EXCERPTED PASSAGE:
Nancy Davidson is an interdisciplinary artist working primarily in sculpture and installation in New York, NY. She grew up in Chicago and received a Bachelor’s degree from Northeastern Illinois University, a BFA from the University of Illinois, Chicago, and an MFA from the School of the Art Institute of Chicago. After completing her graduate degree in 1975, Davidson began her professional career in Chicago before moving to New York in 1979. While initially working in painting and drawing, Davison has become most well known for her works in sculpture investigating the feminized body. She has exhibited at the Institute of Contemporary Art in Philadelphia, the Corcoran Gallery in Washington, D.C., and in numerous galleries across the country. Davidson was a professor at Purchase College SUNY from 1984-2008.

TASKS AND EXERCISES:
(a) Copy the Nancy Davidson biography between "Nancy Davidson is" and "SUNY from 1984-2008.", inclusive.
(b) According to the Nancy Davidson biography, in what year did Davidson move to New York?
(c) Extend the Nancy Davidson biography, continuing from its final sentence.

DATA LISTING:

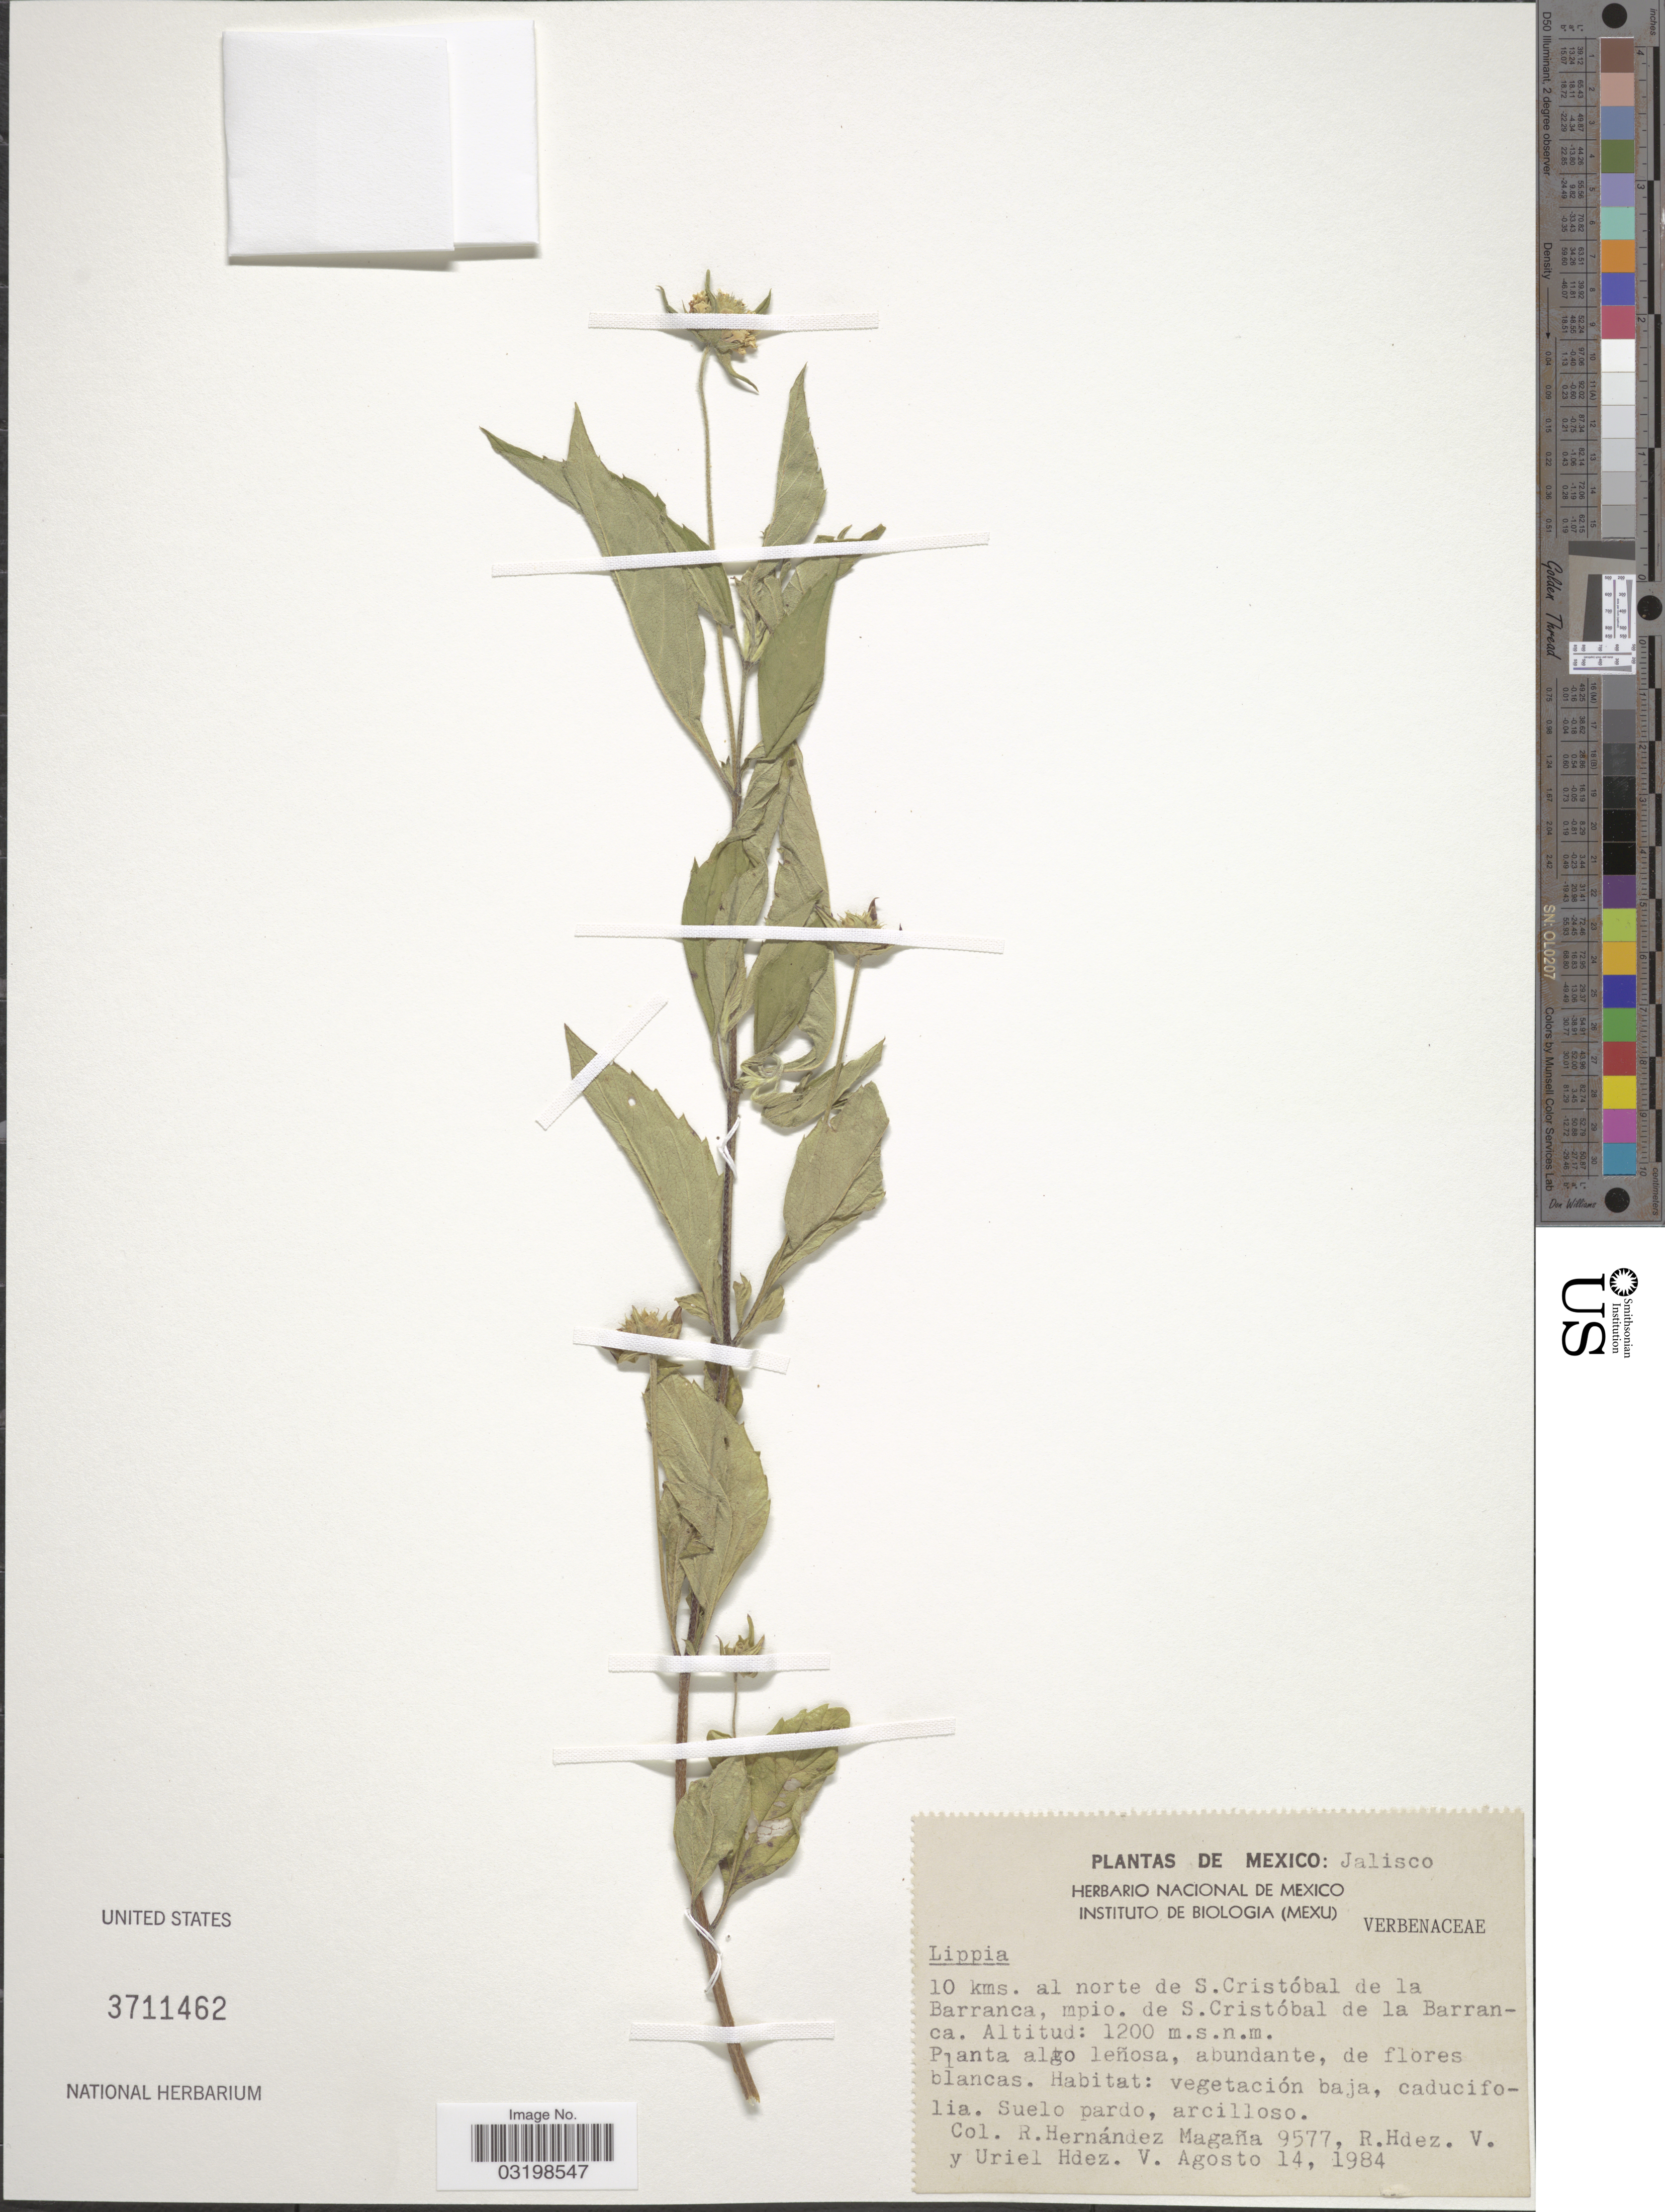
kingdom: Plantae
---
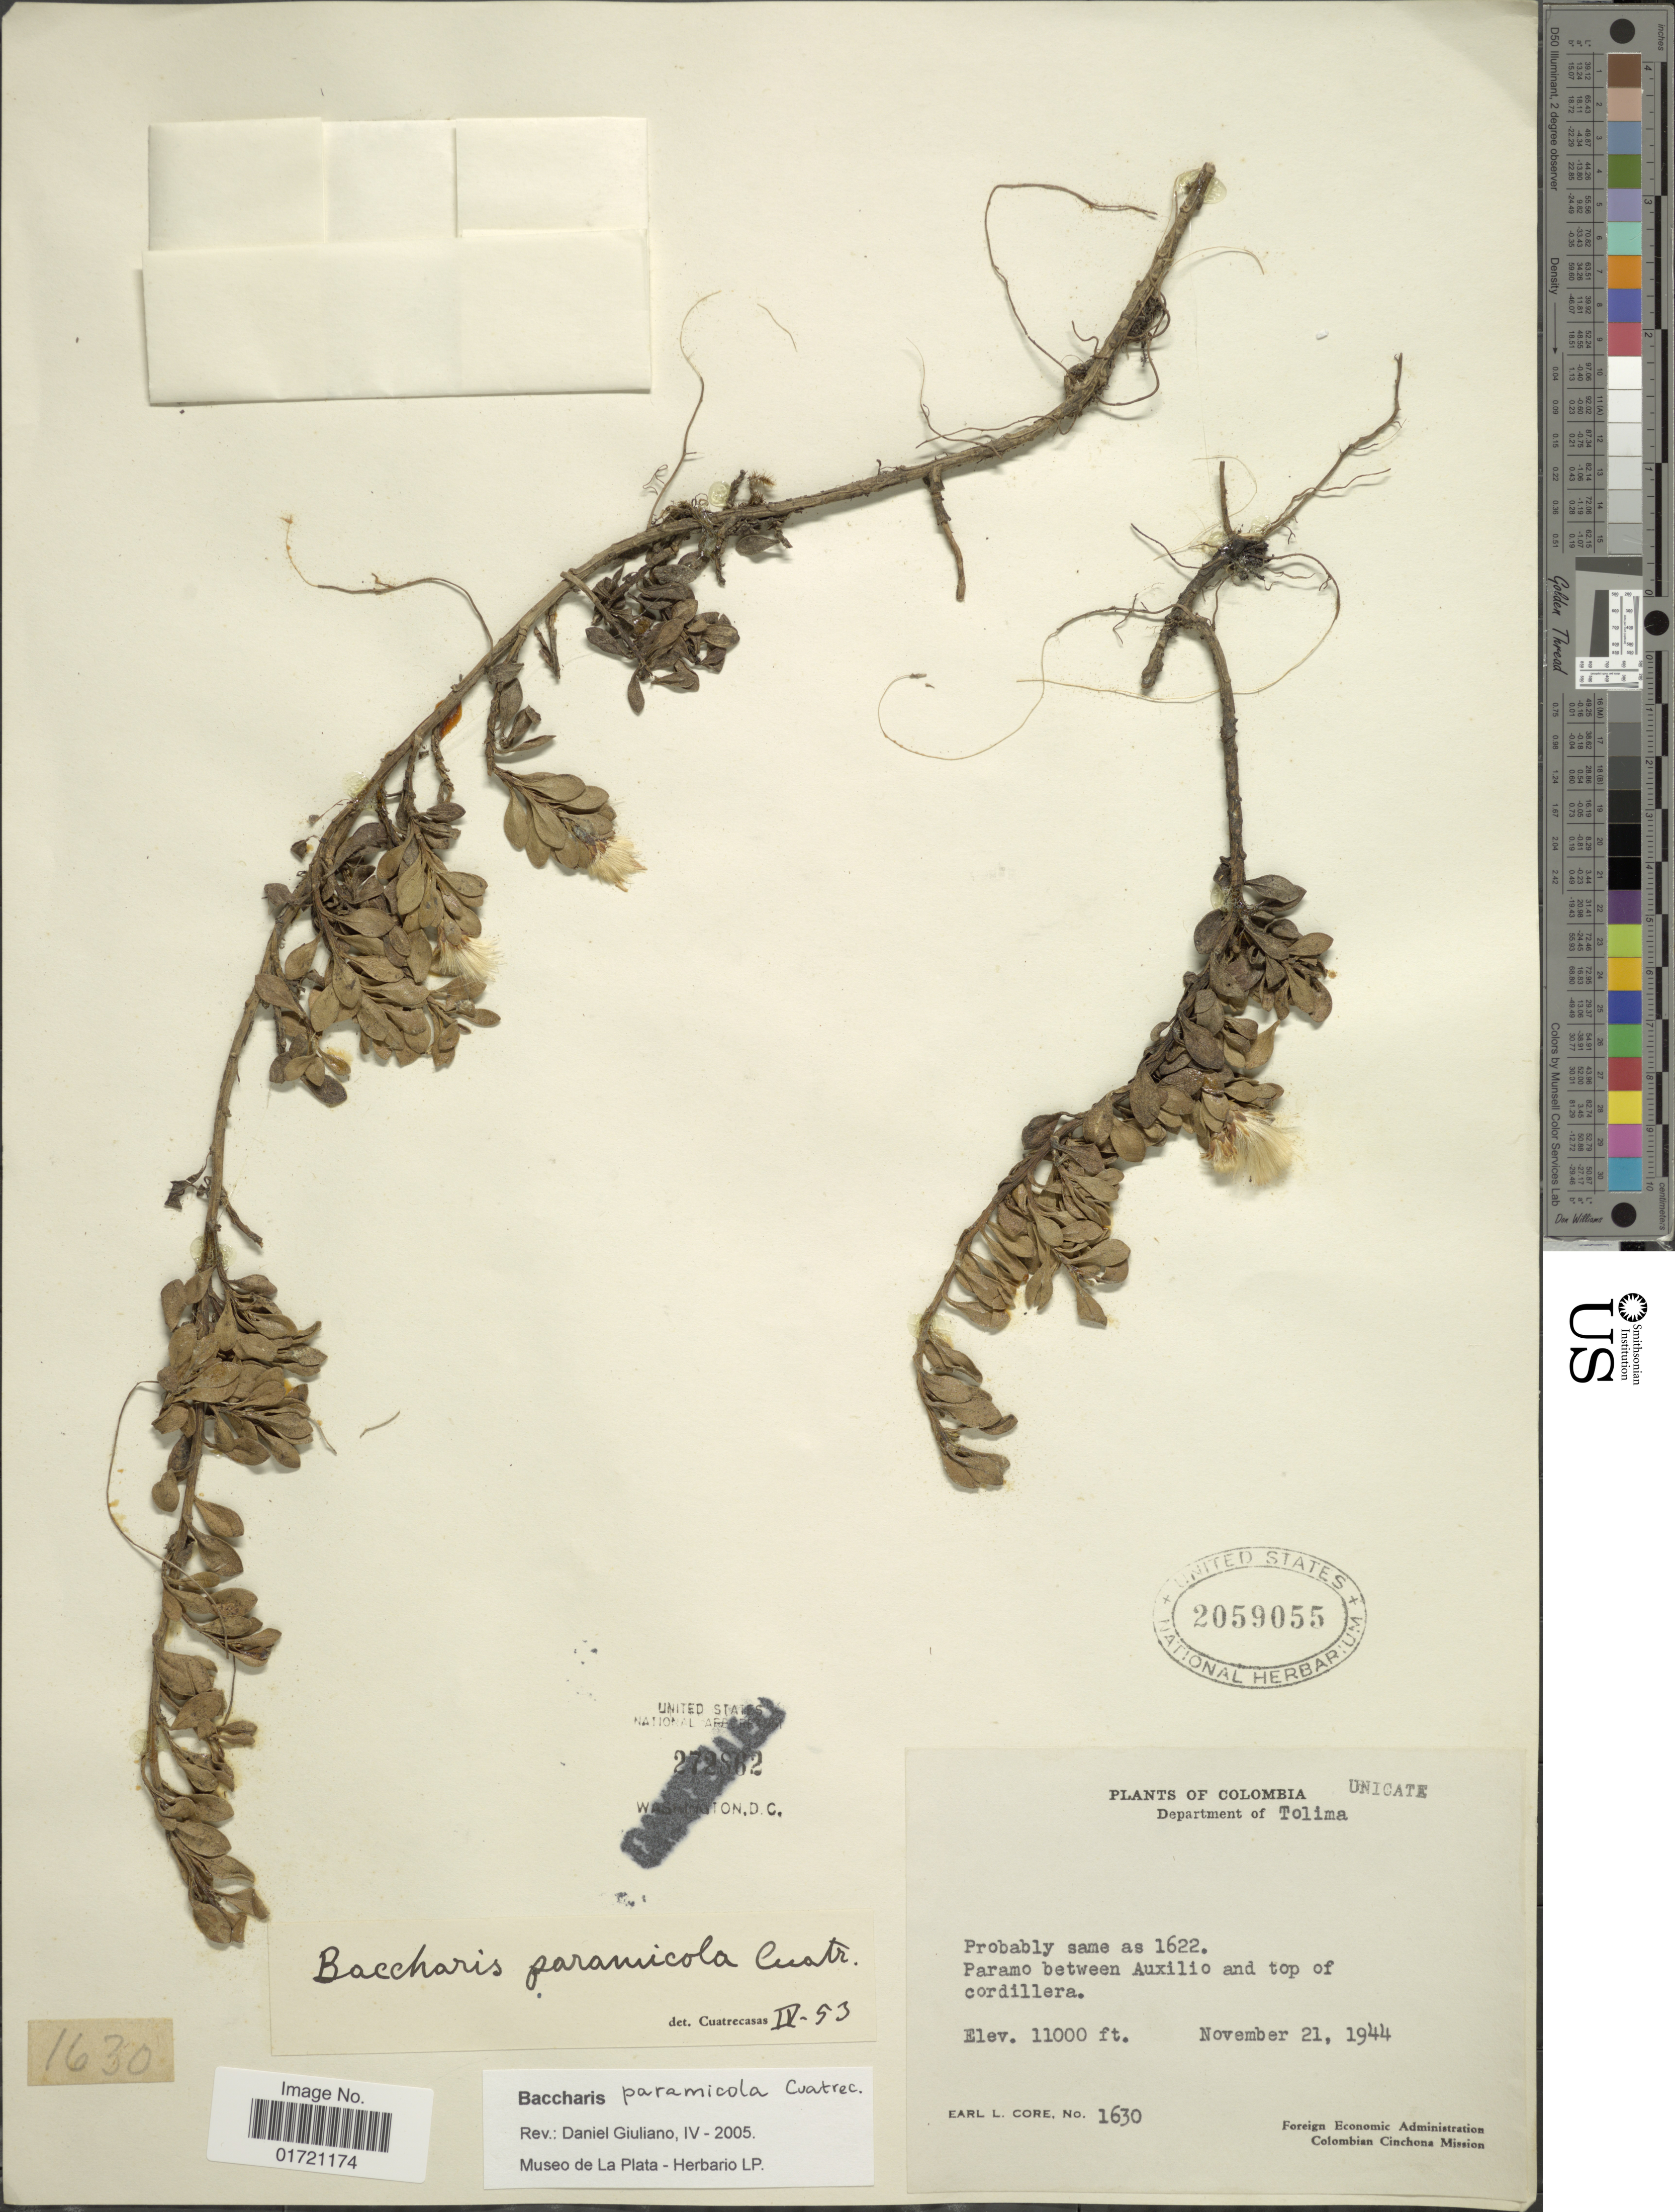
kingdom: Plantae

THE ANSWERS:
(a)
Nancy Davidson is an interdisciplinary artist working primarily in sculpture and installation in New York, NY. She grew up in Chicago and received a Bachelor’s degree from Northeastern Illinois University, a BFA from the University of Illinois, Chicago, and an MFA from the School of the Art Institute of Chicago. After completing her graduate degree in 1975, Davidson began her professional career in Chicago before moving to New York in 1979. While initially working in painting and drawing, Davison has become most well known for her works in sculpture investigating the feminized body. She has exhibited at the Institute of Contemporary Art in Philadelphia, the Corcoran Gallery in Washington, D.C., and in numerous galleries across the country. Davidson was a professor at Purchase College SUNY from 1984-2008.

(b) 1979

(c)
During the mid-to-late eighties, she began a series of sculptural investigations into the feminized body as theater. The artist later described, “I was still interested in minimal forms, but I began to sense a need for more communication with the viewer”.
How did you combine ancient and modern in the inflatable sculpture you created at the Krannert Art Museum?
Hive is installed in the Kinkead Pavilion, a classical glass box portico addition to the Krannert Museum. Seeing the pavilion outdoors at night with Illuminated columns immediately conjured an image in my mind of gigantic goddesses holding up the portico. The portico, a post-modern version of an Egyptian temple, is a perfect site for my inflated sculptures. The twin 18’ temporary monuments disrupt the classical gendered architecture of the pavilion by creating a space empowered by comically abundant, erotic, body forms. Iconic elements of ancient objects are joined to create new hybrid creatures both goddess and maiden; the body of Artemis of Ephesus, a beehive-like form is joined with a wide maiden braid emerging from the top of the sculpture reaching the floor inspired by the caryatids on the Porch of the Maidens at the Acropolis. These monuments are no longer permanent. They are filled with air, breathing, emitting light, and communicating with light and sound.
In addition to the effect of the facade, what kind of effect did you target on the user in the interior?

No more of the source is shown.